Re: Bounds checked arrays

From: Keith Thompson (kst-u_at_mib.org)
Date: 02/16/04


Date: Mon, 16 Feb 2004 01:36:10 GMT


"jacob navia" <jacob@jacob.remcomp.fr> writes:
[...]
> It would be useful then, if we introduced into C
>
> #pragma STDC bounds_checking(ON/OFF)
>
> When the state of this toggle is ON, the compiler
> would accept declarations (like now)
>
> int array[2][3];
>
> The compiler would emit code that tests
> each index for a well formed index.
> Each index runs from zero to n-1, i.e.
> must be greater than zero and less than
> "n".
[...]

To be useful, such bounds checking cannot be limited to explicitly
declared arrays. You've mentioned requiring explicit bounds on
function arguments, but that's only one special case. For example:

    int arr[10];
    int *ptr = arr;
    ...
    int x = ptr[15];

The declaration of arr and ptr, the initialization of ptr, and the
evaluation of ptr[15] can be almost arbitrarily complex and can be
widely separated, even in separate source files. If you want to do
reliable bounds checking on ptr[15], you have to carry the bounds
information along with the pointer.

In other words, you need fat pointers.

The type of a pointer is known at compilation time, so you don't need
to store, for example, the fact that ptr points to, say, a 4-byte
type. You do need to store the lower and upper bounds of the object
into which it points. For example (let's call the raw address
returned by malloc() M):

    char *ptr = malloc(100); /* ptr contains (M, 0, 100) */
    ptr += 20; /* ptr contains (M+20, -20, 80) */
    char c1 = ptr[-10]; /* ok, -10 is within the bounds */
    char c2 = ptr[50]; /* ok, 50 is within the bounds */
    char c3 = ptr[80]; /* failure, 80 is just beyond the upper bound */

Every pointer arithmetic operation has to update the bounds
information as well as the address, and can fail if the resulting
address points outside the original object. Every pointer dereference
operation has to check the bounds. The bounds information could be
stored either as byte offsets or as a count of the pointed-to type; I
have a hunch byte offsets would work better, but I'm not certain.

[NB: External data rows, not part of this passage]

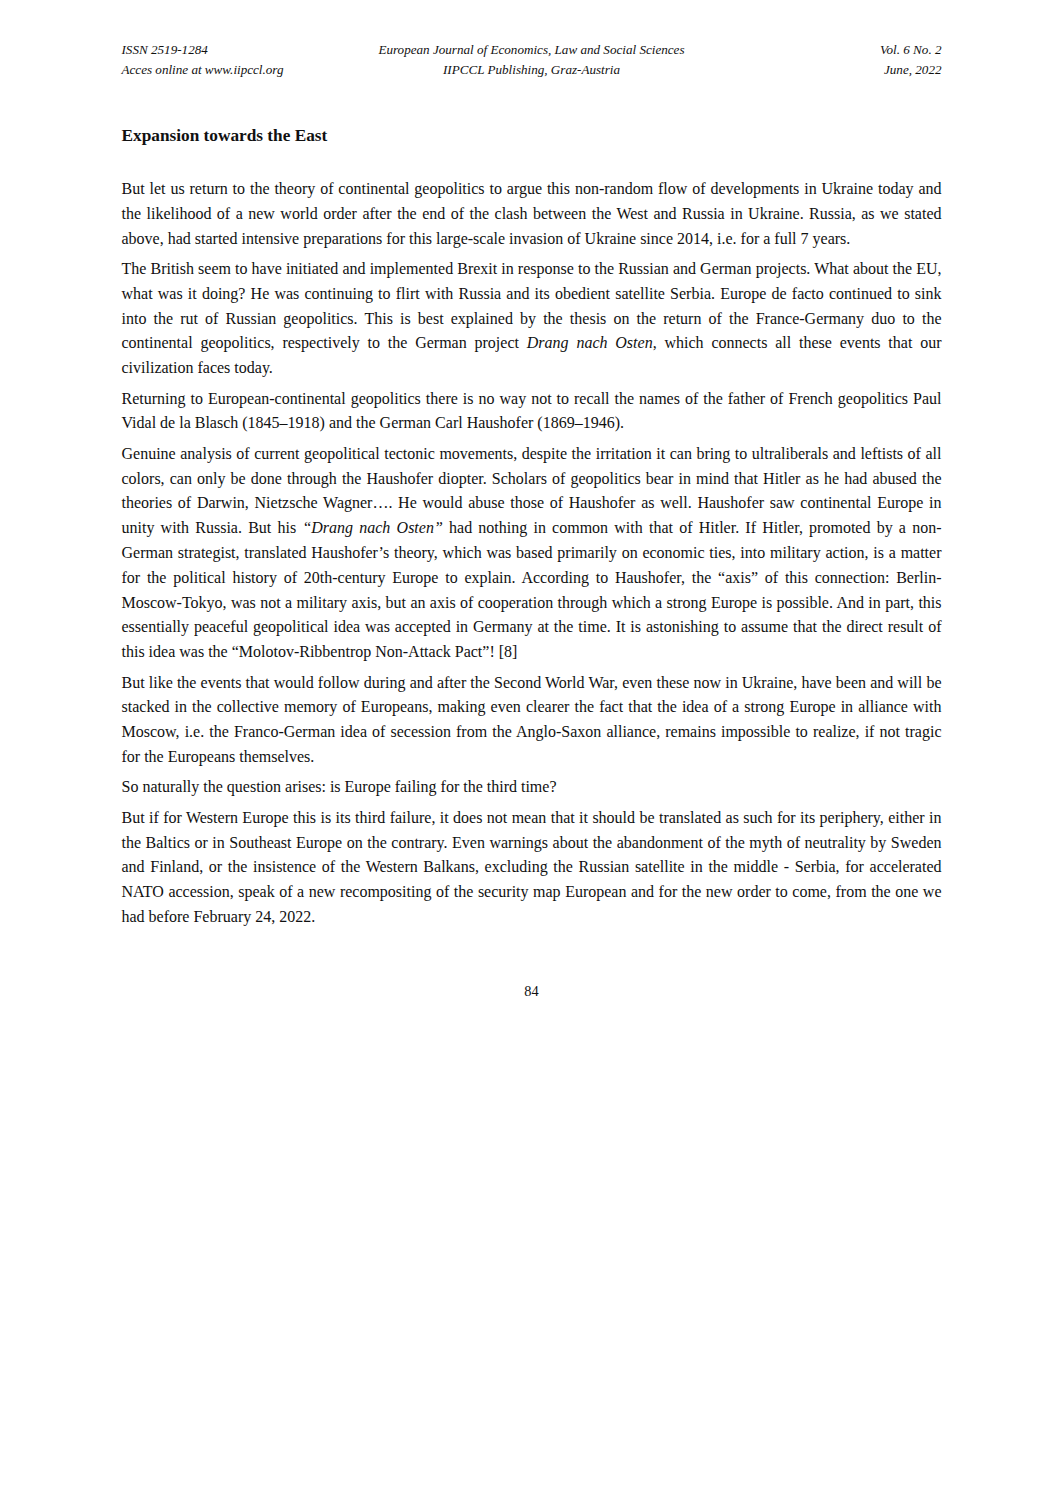| ISSN 2519-1284 Acces online at www.iipccl.org | European Journal of Economics, Law and Social Sciences IIPCCL Publishing, Graz-Austria | Vol. 6 No. 2 June, 2022 |
Expansion towards the East
But let us return to the theory of continental geopolitics to argue this non-random flow of developments in Ukraine today and the likelihood of a new world order after the end of the clash between the West and Russia in Ukraine. Russia, as we stated above, had started intensive preparations for this large-scale invasion of Ukraine since 2014, i.e. for a full 7 years.
The British seem to have initiated and implemented Brexit in response to the Russian and German projects. What about the EU, what was it doing? He was continuing to flirt with Russia and its obedient satellite Serbia. Europe de facto continued to sink into the rut of Russian geopolitics. This is best explained by the thesis on the return of the France-Germany duo to the continental geopolitics, respectively to the German project Drang nach Osten, which connects all these events that our civilization faces today.
Returning to European-continental geopolitics there is no way not to recall the names of the father of French geopolitics Paul Vidal de la Blasch (1845–1918) and the German Carl Haushofer (1869–1946).
Genuine analysis of current geopolitical tectonic movements, despite the irritation it can bring to ultraliberals and leftists of all colors, can only be done through the Haushofer diopter. Scholars of geopolitics bear in mind that Hitler as he had abused the theories of Darwin, Nietzsche Wagner…. He would abuse those of Haushofer as well. Haushofer saw continental Europe in unity with Russia. But his “Drang nach Osten” had nothing in common with that of Hitler. If Hitler, promoted by a non-German strategist, translated Haushofer’s theory, which was based primarily on economic ties, into military action, is a matter for the political history of 20th-century Europe to explain. According to Haushofer, the “axis” of this connection: Berlin-Moscow-Tokyo, was not a military axis, but an axis of cooperation through which a strong Europe is possible. And in part, this essentially peaceful geopolitical idea was accepted in Germany at the time. It is astonishing to assume that the direct result of this idea was the “Molotov-Ribbentrop Non-Attack Pact”! [8]
But like the events that would follow during and after the Second World War, even these now in Ukraine, have been and will be stacked in the collective memory of Europeans, making even clearer the fact that the idea of a strong Europe in alliance with Moscow, i.e. the Franco-German idea of secession from the Anglo-Saxon alliance, remains impossible to realize, if not tragic for the Europeans themselves.
So naturally the question arises: is Europe failing for the third time?
But if for Western Europe this is its third failure, it does not mean that it should be translated as such for its periphery, either in the Baltics or in Southeast Europe on the contrary. Even warnings about the abandonment of the myth of neutrality by Sweden and Finland, or the insistence of the Western Balkans, excluding the Russian satellite in the middle - Serbia, for accelerated NATO accession, speak of a new recompositing of the security map European and for the new order to come, from the one we had before February 24, 2022.
84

Finally, you still need to have a way to represent a pointer with no
associated bounds information, on which no checking can be done.
Unless you're designing a whole new system from scratch, some code in
C-with-bounds-checking ("C[]"?) will still have to deal with pointers
from system interfaces and from code written in C-without-bounds-checking.

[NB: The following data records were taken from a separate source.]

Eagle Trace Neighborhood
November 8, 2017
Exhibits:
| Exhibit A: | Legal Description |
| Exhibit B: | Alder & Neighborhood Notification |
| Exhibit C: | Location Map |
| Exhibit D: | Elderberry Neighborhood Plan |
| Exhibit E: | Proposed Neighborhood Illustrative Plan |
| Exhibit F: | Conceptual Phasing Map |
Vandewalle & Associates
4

Perhaps, rather than a "#pragma", bounds-checked pointers should be
specified with a new type qualifier.

Note that the presence of absence of bounds-checking, however it's
specified, will change the sizes of pointer objects, which will affect
memory layouts, which will inevitably reveal or hide subtle bugs.
There will be programs that work correctly (and don't trigger any
checks) with bounds-checking enabled, but will fail mysteriously when
it's disabled.

Another possibility might be to store the bounds information
elsewhere, rather than in each pointer object. The system could keep
a table of all known objects, including base address and size, that's
updated whenever an object is created or destroyed. But then each
pointer operation would have to do a (hash?) lookup on the table,
which would slow things down even more.

-- 
Keith Thompson (The_Other_Keith) kst-u@mib.org  <http://www.ghoti.net/~kst>
San Diego Supercomputer Center             <*>  <http://www.sdsc.edu/~kst>
Schroedinger does Shakespeare: "To be *and* not to be"